Eu aprendi a manejar eficientemente um novo tipo de caneta: o cabo da enxada. Aprendi, também, a manejar o arado puxado a animal, uma égua possante. Entre as ruas do cafezal, plantava-se arroz para o consumo. Eu cortava com o cutelo e depois de um período, para secagem, batia-se os feixes no jirau adequado. Quando o café estava maduro, era hora da colheita. Plantávamos milho e mandioca. O pomar tinha uma variedade de frutas: jabuticaba, abacateiros, laranjeiras, fruta do conde, laranja cravo, carambola, figo, abacaxis. O mercado de frutas de Jabuticabal se saturava logo, e o jeito era vender o que se podia aos revendedores, que comerciavam com São Paulo. Eles nos deixavam as caixas e nós condicionávamos as frutas. No sítio tínhamos uma grande moita de bambu. Um homem que fabricava cestos, começou a fabricá-los à meia. Os cestos eram vendidos para os pequenos produtores de café. Alguns eram usados no sítio para a colheita do nosso próprio café. A minha “tia” Galdina , era perita em torrefação de farinha de mandioca, bem torradinha e de “beiju”. Os balaios eram úteis para acomodar a farinha. Fizemos uma divulgação, verdade que muito pequena, mas a procura pela farinha do “seo” Zéca Mineiro, cresceu. Em todo esse esforço eu tive uma boa parcela de participação.
A vida na Igreja ia bem, embora não tivéssemos pastor ordenado, mas um licenciado ao Ministério, o Bacharel Hélio Cerqueira Leite. Excelente orador, de temperamento afável, solícito, bom de violão e com uma voz agradável, ele compartilhava assim o seu interesse pela mocidade. Após a sua ordenação ele foi para Itápolis, pastorear a Igreja ali.
O que fazer nesta situação? Nós, os membros da Congregação, adultos e jovens nos revezávamos na direção dos trabalhos na sede, e nas congregações de Guariba, Taquaritinga, pontos de pregação, Monte Alto, Lusitana e Fazenda São João.

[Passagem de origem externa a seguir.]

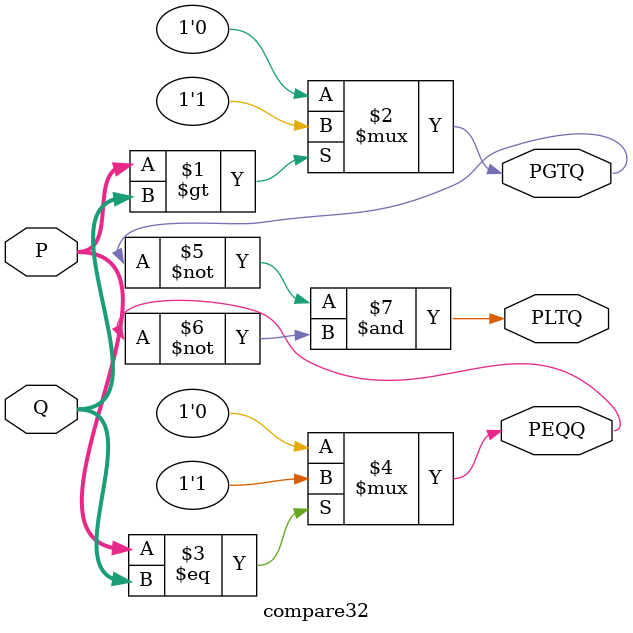
<source format=v>
`timescale 1ns / 1ps


module compare32(
    output PGTQ, PEQQ, PLTQ,
    input [31:0] P, Q
    );
    assign PGTQ = ( (P > Q) ? 1'b1 : 1'b0 ) ;
    assign PEQQ = ( (P == Q) ? 1'b1 : 1'b0 ) ;
    assign PLTQ = ~PGTQ & ~PEQQ; 
endmodule

</source>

Finalmente, 1947, chegou ao fim, e lá estava eu todo enfarpelado, vestido de azul marinho (casimira), gravata borboleta, recebendo numa festiva cerimônia, o meu certificado de 4ª série (antigamente “bacharel em humanidades”). Minha madrinha, a professora evangélica, D. Alice de Campos Barreto. (O terno de formatura foi presente dela).
Após a festiva cerimônia, que se prolongou pela noite à dentro com orquestra e danças para os não evangélicos, de posse do “meu tão querido e sonhado” certificado, meus pais, meus tios João Galante e Orozina (irmã do meu pai), que nos visitavam na oportunidade (residiam em Araguari, MG), e eu, retornamos ao sítio, onde, juntos e alegremente, compartilhamos uma farofa de frango, à mineira.
Diria, com a Palavra: “Até aqui nos ajudou o Senhor, Ebenezer.”